= SUPPLIED RECORDS =
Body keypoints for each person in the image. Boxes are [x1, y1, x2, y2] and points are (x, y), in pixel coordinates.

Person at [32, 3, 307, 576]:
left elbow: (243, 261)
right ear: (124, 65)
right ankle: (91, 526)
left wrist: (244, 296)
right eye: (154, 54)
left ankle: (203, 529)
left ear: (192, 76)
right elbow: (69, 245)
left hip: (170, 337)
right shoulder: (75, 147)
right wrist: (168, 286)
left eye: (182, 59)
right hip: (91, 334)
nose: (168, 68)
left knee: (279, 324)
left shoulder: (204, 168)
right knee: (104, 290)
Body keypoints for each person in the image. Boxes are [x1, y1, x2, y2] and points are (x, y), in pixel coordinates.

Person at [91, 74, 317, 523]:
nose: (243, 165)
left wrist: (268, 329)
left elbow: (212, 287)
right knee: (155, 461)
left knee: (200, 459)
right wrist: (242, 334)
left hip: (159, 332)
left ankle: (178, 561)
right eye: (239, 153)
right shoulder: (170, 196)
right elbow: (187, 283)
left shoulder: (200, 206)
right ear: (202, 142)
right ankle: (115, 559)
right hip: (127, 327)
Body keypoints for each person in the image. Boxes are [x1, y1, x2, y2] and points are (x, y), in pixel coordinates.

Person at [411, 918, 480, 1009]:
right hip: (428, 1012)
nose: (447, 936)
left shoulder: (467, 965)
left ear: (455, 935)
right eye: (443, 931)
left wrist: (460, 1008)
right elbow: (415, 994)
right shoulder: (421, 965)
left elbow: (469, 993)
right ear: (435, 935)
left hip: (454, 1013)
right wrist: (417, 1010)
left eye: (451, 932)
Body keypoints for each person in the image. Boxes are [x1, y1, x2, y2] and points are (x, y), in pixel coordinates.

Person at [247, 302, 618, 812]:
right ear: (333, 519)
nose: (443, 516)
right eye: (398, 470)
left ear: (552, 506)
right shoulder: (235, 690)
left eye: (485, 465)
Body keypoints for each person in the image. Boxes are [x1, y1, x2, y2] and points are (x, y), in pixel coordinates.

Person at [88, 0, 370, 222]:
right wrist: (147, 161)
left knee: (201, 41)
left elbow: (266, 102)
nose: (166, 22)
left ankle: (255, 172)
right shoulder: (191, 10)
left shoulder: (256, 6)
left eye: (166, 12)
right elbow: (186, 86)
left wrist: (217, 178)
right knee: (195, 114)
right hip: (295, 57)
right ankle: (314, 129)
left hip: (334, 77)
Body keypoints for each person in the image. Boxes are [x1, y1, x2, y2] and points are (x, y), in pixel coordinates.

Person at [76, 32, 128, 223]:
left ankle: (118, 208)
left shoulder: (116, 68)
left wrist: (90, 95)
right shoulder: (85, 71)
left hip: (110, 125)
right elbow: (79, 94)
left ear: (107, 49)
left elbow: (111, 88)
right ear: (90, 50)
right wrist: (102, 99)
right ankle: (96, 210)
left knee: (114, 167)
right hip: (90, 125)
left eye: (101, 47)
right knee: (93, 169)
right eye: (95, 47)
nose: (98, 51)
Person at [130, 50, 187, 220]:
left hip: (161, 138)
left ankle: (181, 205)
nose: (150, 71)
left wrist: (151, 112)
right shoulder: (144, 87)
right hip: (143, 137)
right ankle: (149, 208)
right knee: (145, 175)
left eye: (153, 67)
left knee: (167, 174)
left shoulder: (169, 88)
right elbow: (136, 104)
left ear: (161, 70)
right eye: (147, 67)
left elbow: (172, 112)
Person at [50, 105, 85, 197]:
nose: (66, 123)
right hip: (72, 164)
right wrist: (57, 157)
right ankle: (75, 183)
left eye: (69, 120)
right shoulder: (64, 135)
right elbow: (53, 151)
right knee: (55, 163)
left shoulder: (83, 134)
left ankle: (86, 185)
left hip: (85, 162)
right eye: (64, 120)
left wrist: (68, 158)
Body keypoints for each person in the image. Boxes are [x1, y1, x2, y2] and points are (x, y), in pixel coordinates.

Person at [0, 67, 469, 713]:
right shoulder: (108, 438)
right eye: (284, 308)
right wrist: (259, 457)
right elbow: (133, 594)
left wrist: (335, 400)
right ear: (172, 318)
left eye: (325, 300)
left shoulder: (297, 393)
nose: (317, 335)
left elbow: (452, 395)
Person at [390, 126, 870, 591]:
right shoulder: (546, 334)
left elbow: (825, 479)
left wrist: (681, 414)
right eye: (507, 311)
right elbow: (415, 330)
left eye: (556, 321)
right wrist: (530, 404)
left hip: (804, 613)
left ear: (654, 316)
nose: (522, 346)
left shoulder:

= REQUIRED ACTION =
Wherever the string "ankle" appears in the entries above, return the line it appears on.

= SOLUTION TO THIS EXERCISE =
right ankle: (91, 526)
left ankle: (203, 529)
left ankle: (178, 561)
right ankle: (115, 559)
left ankle: (255, 172)
right ankle: (314, 129)
left ankle: (118, 208)
right ankle: (96, 210)
left ankle: (181, 205)
right ankle: (149, 208)
right ankle: (75, 183)
left ankle: (86, 185)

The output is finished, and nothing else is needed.